Compito
Ricopia tutte le righe qui sotto senza cambiare nulla.

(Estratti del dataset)
------

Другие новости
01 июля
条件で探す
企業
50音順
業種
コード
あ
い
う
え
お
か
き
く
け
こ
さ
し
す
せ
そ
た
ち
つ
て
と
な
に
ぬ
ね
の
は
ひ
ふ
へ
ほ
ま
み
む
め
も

------

Risposta
Другие новости
01 июля
条件で探す
企業
50音順
業種
コード
あ
い
う
え
お
か
き
く
け
こ
さ
し
す
せ
そ
た
ち
つ
て
と
な
に
ぬ
ね
の
は
ひ
ふ
へ
ほ
ま
み
む
め
も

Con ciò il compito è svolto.